The University of Calgary's Faculty of Veterinary Medicine hasn't even graduated its first class and is already changing the way students are taught.
Professors want students to begin gaining hands on experience as soon as possible and part of that philosophy starts in a lab with equine and bovine simulators.
Emma Read, the Senior Instructor of Large Animal Surgery, wanted something for students to touch and see in three dimensions.
Now three full-sized horse simulators are available to students and are as realistic as it gets.
The simulators allow students to become familiar with the internal workings of a horse and learn a variety of procedures.

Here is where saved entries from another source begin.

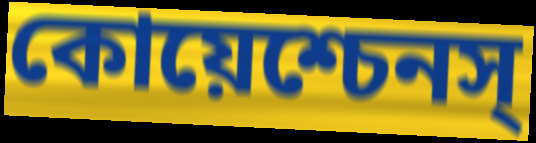
কোয়েশ্চেনস্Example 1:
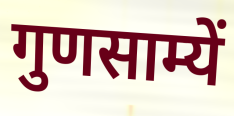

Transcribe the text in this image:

गुणसाम्यें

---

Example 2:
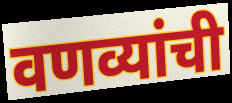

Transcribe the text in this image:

वणव्यांची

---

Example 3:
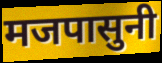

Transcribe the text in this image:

मजपासुनी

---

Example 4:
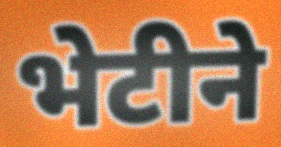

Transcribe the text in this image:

भेटीने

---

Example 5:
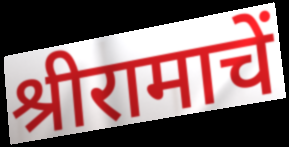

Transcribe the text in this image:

श्रीरामाचेंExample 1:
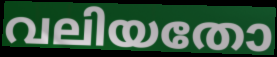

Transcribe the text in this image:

വലിയതോ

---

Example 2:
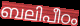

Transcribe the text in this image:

ബലിപീഠം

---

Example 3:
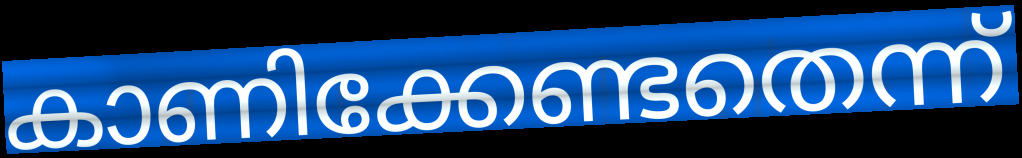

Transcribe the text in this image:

Read asked for help from Calgary's movie industry and consulted with prop experts to come up with the gastro-intestinal tract of a horse.
The abdomen on the horse simulator is exposed so that students can see how the intestines are arranged and experience the different parts of the GI tract.
The simulators cost about $20,000 each but are well worth it according to instructors and students.
"We don't use these simulators to replace live animal use, but it certainly reduces it a lot, and it increases the learning curve so by the time we take them to the live animals they're competent and confident in the skill they're going to perform and that's so much better for them and so much better for the patient," said Read.
Veterinary programs all over North America and the United Kingdom are interested in the simulators.
The simulators have become so popular the props experts who built them have started their own business to keep up with demand.